Aid worker sources said al Shabaab wanted to check the quality of the food. However, the targeting of ICRC convoys raised the possibility that the organization might join a long list of international groups barred from operating inside rebel-controlled areas of Somalia.
"Their claims of checking food quality are misleading. Their intention is very clear, they are looking for justifications to ban the agency like others before," a local ICRC contractor said on condition of anonymity.
The ICRC said in August it was scaling up its emergency food distribution operations in central and southern Somalia to help an additional 1.1 million people hit by drought and war.
It normally has good access to southern and central areas, much of which are controlled by the al Qaeda-linked insurgents, and it is unusual for its convoys to be stopped.
STILL HELD
One large convoy was still being held up in Somalia's Middle Shabelle region after being stopped earlier this month.
"Al Shabaab fighters have surrounded us. They won't release the convoy until a decision comes from their seniors," one truck driver, who declined to be named, told Reuters by telephone.
The convoy was transporting rice, oil and beans, the driver said, and was destined for central Somalia.
The second column was stopped in Gedo, a southern province bordering Ethiopia, and then forced to go to Baidoa.
Aid sources in the Kenyan capital Nairobi, a hub for agencies working in Somalia, confirmed the blockades to Reuters.
A spokeswoman for the ICRC in Geneva declined detailed comment. "Our operations are ongoing and this obviously involves negotiations with different parties to the conflict and concerned authorities," said spokeswoman Nicole Engelbrecht.
"The ICRC does not wish to provide details about such negotiations and various stages of its operations."
The ICRC is by far the largest distributor of food relief in the lawless Horn of Africa country, where more than a quarter of a million people face starvation in the south.
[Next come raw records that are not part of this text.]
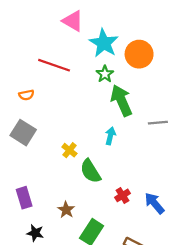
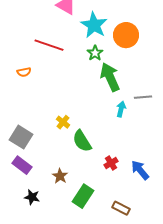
gray square: (23, 133) -> (21, 137), moved
cyan arrow: (110, 136) -> (121, 109), moved
purple rectangle: (24, 198) -> (22, 165), turned -36

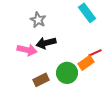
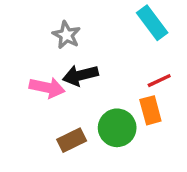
red line: (95, 53) -> (159, 81), moved
orange rectangle: (86, 63) -> (150, 110), turned -70

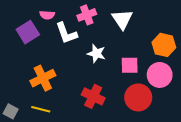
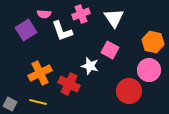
white star: (96, 53) -> (90, 66), moved
pink square: (130, 65) -> (110, 50), moved, turned 30
red cross: (93, 96) -> (69, 84), moved

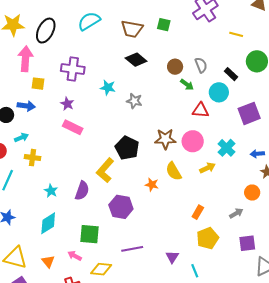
The rebels, who are hostile to Western intervention, banned food aid last year in the areas they controlled and kicked many groups out, saying aid created dependency.
"We are more interested in medical organizations that are running advanced medical facilities. We don't want our people to depend on food aid forever," a senior al Shabaab official told Reuters when asked about the ICRC convoys.
Al Shabaab lifted the aid ban in July when the food crisis hit critical levels, only to re-impose bans on some groups later. Last month they outlawed 16 relief agencies including the U.N.'s World Food Program.